We've been together for years and even though we have different lives and writing styles, we all work well together.  I love these girls and respect them and their opinions.  Together we plot, plan, create and have fun along the way.  We've shared the highs and lows of our lives and writing careers.  They've seen me at my worst and at my best and yet they stick around and for that I will be forever grateful.   

Pat, Deborah and Rox, thanks for always being there for me. 


Pat Davids here.
Who or what has been the biggest influence in my writing career?

That is our blog topic for the month of July and it's an important question. It forces us to take an in-depth look at the people and events that shape our writing.

Nearly all writers were, or still are, avid readers. I'm no exception. Books have been shaping how I think and how I see the world since my parents first read me a bedtime story. When I was young, I loved to read stories by Louis L'Amore. Cowboys, Indians, gunfights, the heroine in distress saved by the gunslinger turned hero, what more does an teenage heart need?

 When I was a little older, I discovered Andre Norton and worlds beyond our own where human explorers battled or befriended alien creatures in the far reaches of space. I learned to look at the stars in the night sky in a whole new light and I was filled with wonder at what might actually exist out there. As I will forever remain a diehard fan of the orginal Star Trek and Stargate SG 1, that sense of wonder and curiosity has never left me.

It was in the 1974 that I first read a historical romance that blew my mind. The book was The Wolf and the Dove by Kathleen Woodwiss. What a hero! What a HEROINE! What GREAT LOVE SCENES!!!
I was hooked on romances from that day forward.
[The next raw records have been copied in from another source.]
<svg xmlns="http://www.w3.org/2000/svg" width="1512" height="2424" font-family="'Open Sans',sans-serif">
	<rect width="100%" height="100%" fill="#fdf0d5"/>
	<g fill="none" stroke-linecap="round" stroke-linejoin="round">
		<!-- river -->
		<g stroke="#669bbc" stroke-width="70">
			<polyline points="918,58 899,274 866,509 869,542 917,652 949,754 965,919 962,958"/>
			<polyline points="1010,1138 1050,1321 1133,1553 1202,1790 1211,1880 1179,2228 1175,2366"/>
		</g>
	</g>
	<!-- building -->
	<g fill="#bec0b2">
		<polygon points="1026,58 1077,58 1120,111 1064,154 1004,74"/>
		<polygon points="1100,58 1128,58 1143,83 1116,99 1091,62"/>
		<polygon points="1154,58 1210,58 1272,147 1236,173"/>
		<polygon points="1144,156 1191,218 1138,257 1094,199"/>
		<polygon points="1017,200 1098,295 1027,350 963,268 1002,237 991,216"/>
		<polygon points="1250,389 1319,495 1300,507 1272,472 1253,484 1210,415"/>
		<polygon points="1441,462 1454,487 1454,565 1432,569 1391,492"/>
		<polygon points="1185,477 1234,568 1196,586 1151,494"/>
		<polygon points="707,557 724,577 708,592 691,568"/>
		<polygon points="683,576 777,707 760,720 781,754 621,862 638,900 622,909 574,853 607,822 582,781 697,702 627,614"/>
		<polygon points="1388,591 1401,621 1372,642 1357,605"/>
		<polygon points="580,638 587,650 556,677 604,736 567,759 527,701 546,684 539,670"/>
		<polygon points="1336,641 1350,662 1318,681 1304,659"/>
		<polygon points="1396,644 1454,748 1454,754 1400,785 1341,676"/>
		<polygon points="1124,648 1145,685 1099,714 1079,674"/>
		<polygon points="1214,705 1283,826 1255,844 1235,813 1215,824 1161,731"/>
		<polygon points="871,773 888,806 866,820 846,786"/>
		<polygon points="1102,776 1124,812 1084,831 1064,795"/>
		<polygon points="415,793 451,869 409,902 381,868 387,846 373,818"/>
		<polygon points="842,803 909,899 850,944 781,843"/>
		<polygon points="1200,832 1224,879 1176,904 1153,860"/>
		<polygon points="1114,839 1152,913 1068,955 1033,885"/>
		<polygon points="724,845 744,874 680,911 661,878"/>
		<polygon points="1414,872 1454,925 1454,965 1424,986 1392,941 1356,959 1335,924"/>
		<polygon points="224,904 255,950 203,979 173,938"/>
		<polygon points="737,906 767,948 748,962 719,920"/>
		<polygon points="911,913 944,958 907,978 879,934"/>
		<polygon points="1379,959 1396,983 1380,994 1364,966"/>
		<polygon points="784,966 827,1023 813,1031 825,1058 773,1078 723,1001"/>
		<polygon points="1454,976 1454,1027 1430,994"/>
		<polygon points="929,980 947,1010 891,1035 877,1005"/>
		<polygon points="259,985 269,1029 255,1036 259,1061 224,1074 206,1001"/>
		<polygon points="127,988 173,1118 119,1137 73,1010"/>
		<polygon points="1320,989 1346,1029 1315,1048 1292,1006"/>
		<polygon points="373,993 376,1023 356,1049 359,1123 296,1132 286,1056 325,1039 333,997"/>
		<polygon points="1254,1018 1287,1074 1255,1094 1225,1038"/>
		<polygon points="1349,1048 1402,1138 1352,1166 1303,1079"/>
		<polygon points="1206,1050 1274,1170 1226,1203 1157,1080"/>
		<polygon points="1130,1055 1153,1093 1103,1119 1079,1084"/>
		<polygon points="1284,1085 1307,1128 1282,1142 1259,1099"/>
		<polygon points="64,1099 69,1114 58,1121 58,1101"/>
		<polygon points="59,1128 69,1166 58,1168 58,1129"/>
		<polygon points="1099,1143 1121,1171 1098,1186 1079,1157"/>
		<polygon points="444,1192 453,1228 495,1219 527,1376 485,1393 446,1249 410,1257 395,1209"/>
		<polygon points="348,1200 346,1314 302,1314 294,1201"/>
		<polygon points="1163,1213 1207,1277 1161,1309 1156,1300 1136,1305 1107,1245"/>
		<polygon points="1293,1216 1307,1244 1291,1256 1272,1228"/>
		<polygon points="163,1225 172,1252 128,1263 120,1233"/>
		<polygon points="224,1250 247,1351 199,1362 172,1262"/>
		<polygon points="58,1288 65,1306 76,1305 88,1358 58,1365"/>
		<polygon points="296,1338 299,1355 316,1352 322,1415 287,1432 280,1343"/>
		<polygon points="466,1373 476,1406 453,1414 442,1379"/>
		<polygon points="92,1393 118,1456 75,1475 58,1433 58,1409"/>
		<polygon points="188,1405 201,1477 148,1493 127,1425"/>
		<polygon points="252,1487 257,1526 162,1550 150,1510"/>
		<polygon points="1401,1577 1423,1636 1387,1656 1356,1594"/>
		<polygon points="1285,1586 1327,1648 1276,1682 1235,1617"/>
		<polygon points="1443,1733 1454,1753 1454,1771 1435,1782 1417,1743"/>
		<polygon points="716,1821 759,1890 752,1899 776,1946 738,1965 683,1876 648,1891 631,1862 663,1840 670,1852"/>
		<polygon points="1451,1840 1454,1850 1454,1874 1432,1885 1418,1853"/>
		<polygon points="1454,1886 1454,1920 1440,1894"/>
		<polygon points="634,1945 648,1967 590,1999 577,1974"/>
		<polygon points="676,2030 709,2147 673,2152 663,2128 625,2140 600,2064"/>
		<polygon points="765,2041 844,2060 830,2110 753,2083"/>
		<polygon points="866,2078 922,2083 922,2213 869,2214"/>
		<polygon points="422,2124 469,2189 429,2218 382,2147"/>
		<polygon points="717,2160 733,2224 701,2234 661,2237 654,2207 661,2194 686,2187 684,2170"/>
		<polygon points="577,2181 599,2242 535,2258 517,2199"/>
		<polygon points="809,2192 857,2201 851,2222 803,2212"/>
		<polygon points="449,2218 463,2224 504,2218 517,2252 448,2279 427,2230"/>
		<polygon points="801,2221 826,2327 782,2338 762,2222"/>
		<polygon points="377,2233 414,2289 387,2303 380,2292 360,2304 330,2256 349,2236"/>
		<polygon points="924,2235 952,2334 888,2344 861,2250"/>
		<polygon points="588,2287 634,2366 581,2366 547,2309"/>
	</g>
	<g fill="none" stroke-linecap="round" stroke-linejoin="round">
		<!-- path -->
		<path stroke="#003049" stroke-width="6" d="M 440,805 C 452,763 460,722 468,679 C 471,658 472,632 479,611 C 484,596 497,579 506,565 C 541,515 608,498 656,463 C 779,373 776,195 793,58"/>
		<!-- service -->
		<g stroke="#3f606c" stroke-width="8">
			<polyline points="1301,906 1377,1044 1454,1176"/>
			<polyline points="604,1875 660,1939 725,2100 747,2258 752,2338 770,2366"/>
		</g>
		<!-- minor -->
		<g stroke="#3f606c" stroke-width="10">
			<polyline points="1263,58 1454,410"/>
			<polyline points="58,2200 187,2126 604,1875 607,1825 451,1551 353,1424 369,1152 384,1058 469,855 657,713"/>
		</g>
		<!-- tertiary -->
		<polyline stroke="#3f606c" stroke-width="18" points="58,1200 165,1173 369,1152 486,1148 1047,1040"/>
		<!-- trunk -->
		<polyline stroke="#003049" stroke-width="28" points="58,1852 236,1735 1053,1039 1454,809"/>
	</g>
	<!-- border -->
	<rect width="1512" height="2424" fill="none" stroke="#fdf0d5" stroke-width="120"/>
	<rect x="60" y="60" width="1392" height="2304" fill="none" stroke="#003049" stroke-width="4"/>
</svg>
I read Regencies, I read about knights in shining armor and stories about desert Sheiks. I read and read and read until one day, I put down the book I had been reading and realized that I wanted to do that, too.

I wanted to tell stories about cowboys, knights, space travelers, cops, soldiers and whoever else. But most of all, I wanted to tell about the women who made a gunslinger, a disinhereted knight or a desert Sheik into a hero to die for. In the end, it is all about LOVE.

So there you have it. Books and the love of books have been the biggest influence on my writing career. From the pages penned by others evolved a dream that I would one day join their very special fellowship. To writers everywhere, I say ladies and gentlemen take a bow. You have no idea how far your words will travel or how many dreams they may inspire.

Now its your turn to tell me about authors who have inspired you.